(Records for this task):
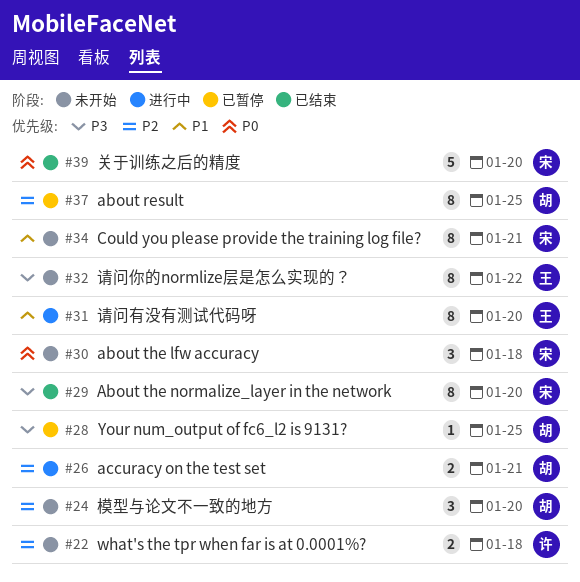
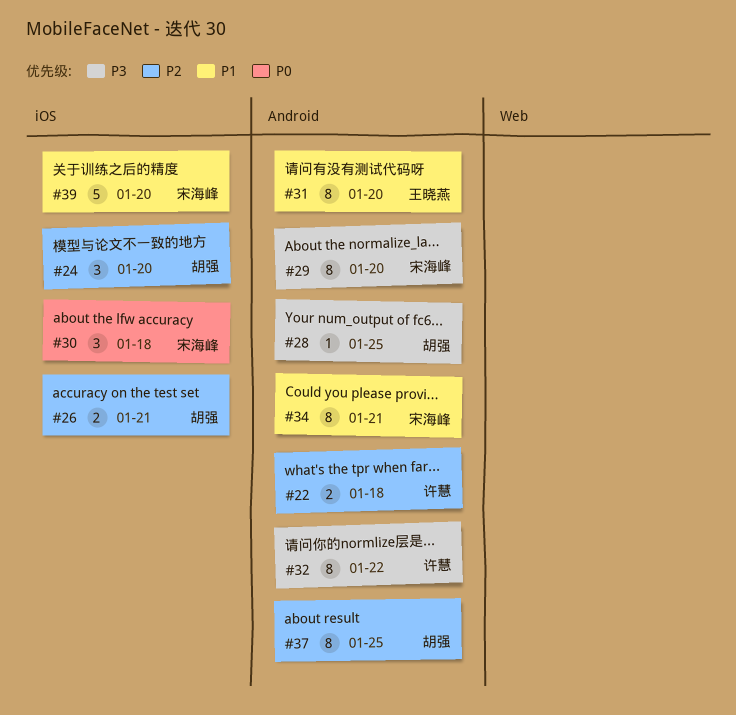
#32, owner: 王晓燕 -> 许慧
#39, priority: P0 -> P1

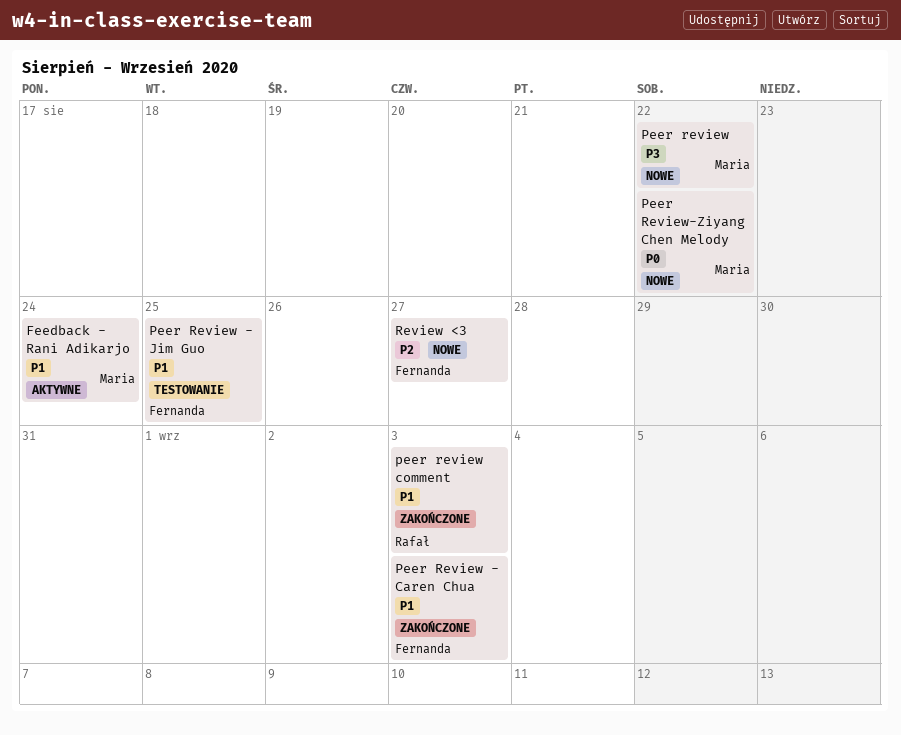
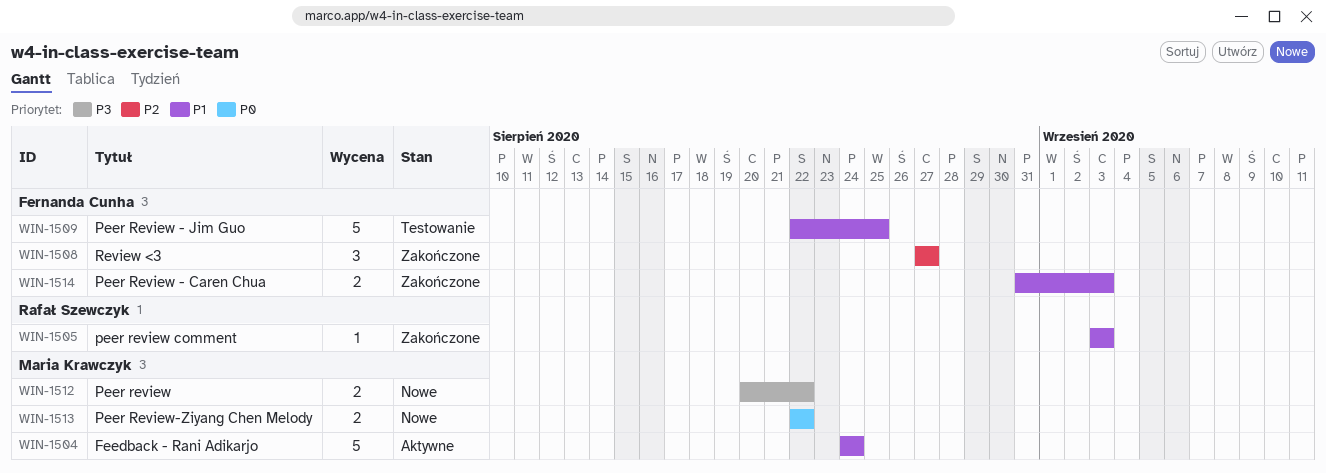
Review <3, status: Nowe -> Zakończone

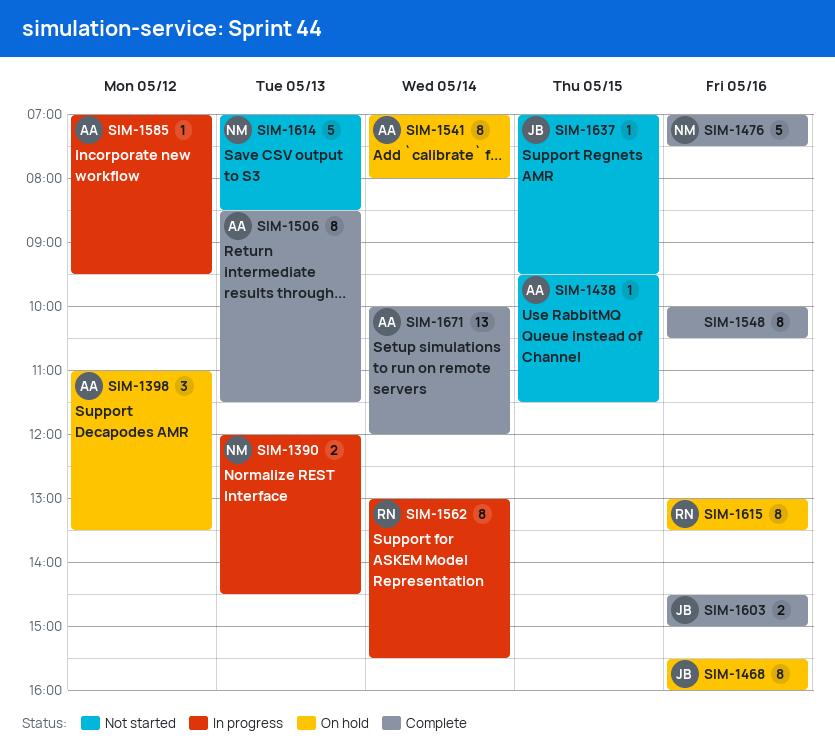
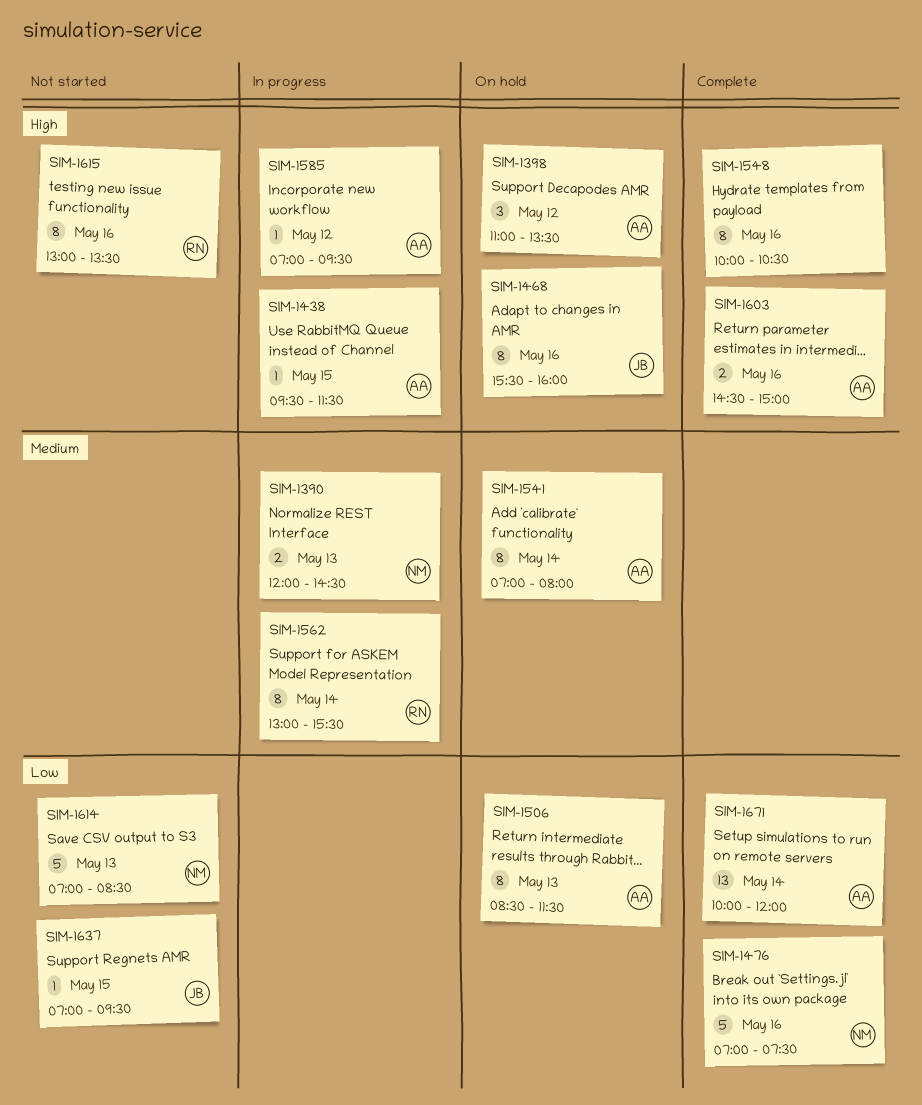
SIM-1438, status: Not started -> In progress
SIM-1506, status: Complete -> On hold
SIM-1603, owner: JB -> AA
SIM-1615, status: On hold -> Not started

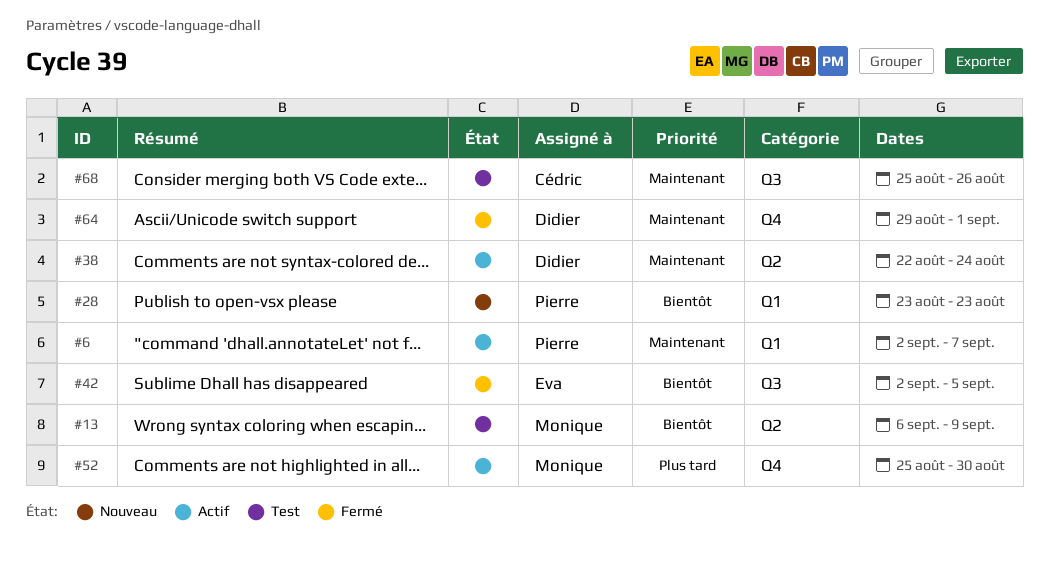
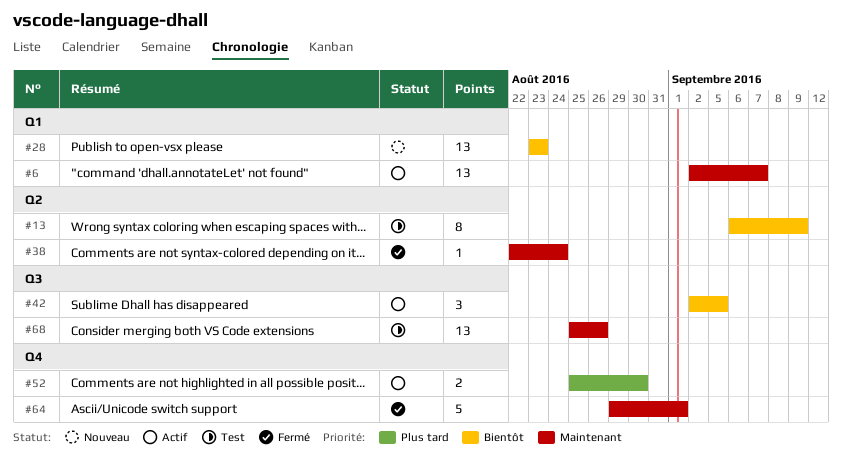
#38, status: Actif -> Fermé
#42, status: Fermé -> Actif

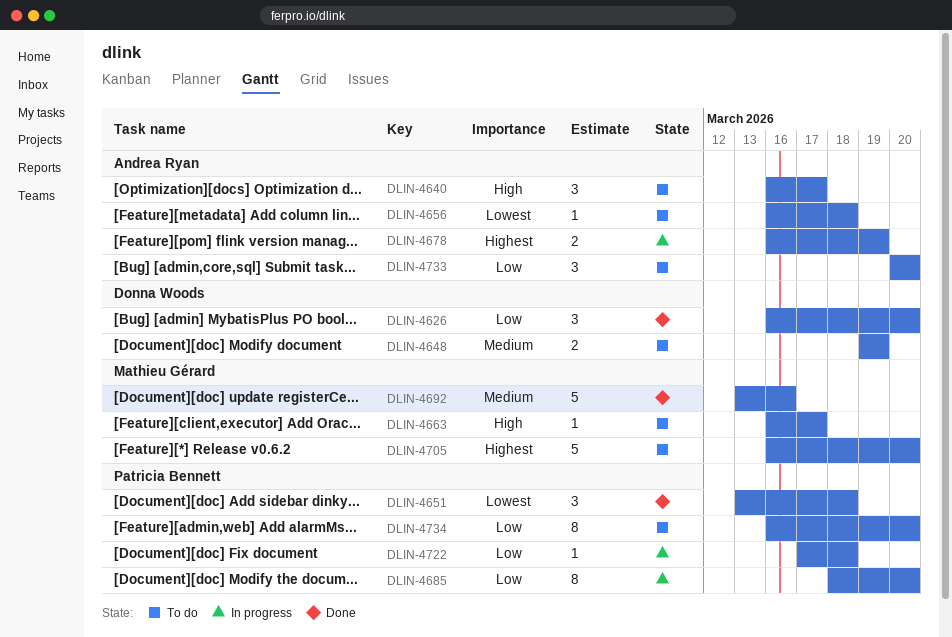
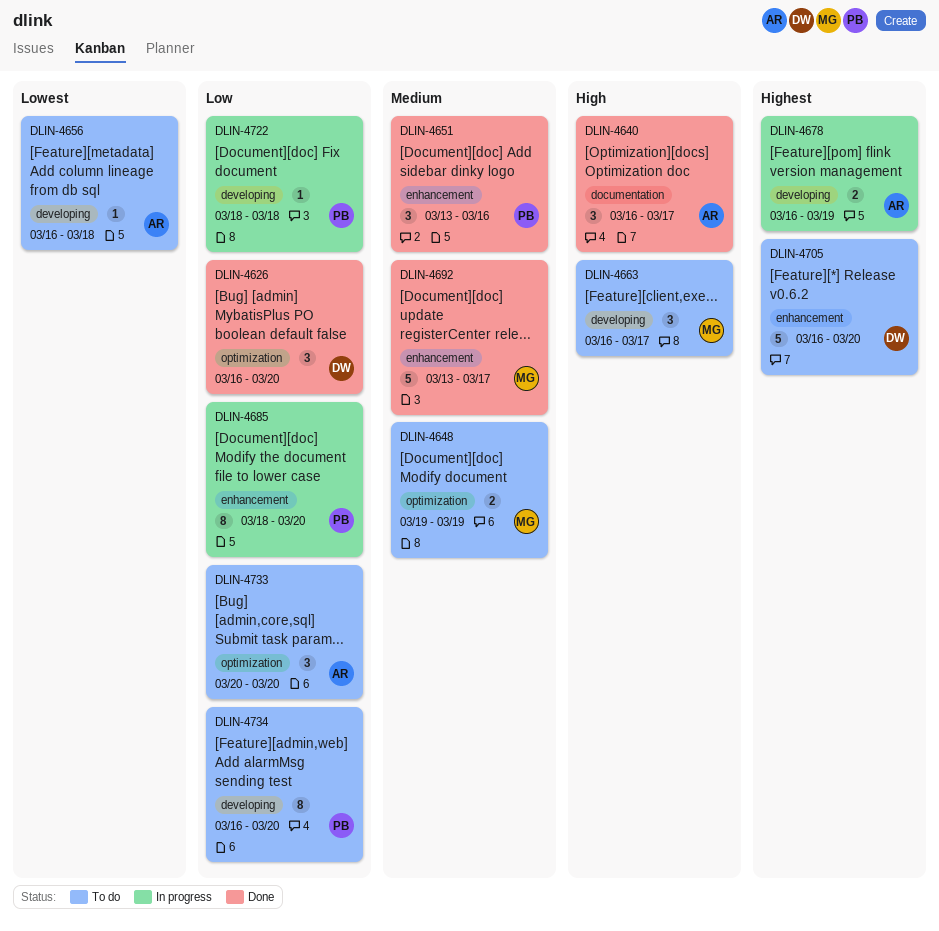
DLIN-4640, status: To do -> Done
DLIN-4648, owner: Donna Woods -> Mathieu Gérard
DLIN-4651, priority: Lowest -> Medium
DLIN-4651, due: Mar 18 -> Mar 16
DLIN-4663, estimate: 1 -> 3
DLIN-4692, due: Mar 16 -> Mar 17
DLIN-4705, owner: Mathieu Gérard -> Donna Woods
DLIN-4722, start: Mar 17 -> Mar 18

(What you need to do): From the first line to the last, return the material above exactly, apart from the pictures.

(Solution for this problem):
#32, owner: 王晓燕 -> 许慧
#39, priority: P0 -> P1

Review <3, status: Nowe -> Zakończone

SIM-1438, status: Not started -> In progress
SIM-1506, status: Complete -> On hold
SIM-1603, owner: JB -> AA
SIM-1615, status: On hold -> Not started

#38, status: Actif -> Fermé
#42, status: Fermé -> Actif

DLIN-4640, status: To do -> Done
DLIN-4648, owner: Donna Woods -> Mathieu Gérard
DLIN-4651, priority: Lowest -> Medium
DLIN-4651, due: Mar 18 -> Mar 16
DLIN-4663, estimate: 1 -> 3
DLIN-4692, due: Mar 16 -> Mar 17
DLIN-4705, owner: Mathieu Gérard -> Donna Woods
DLIN-4722, start: Mar 17 -> Mar 18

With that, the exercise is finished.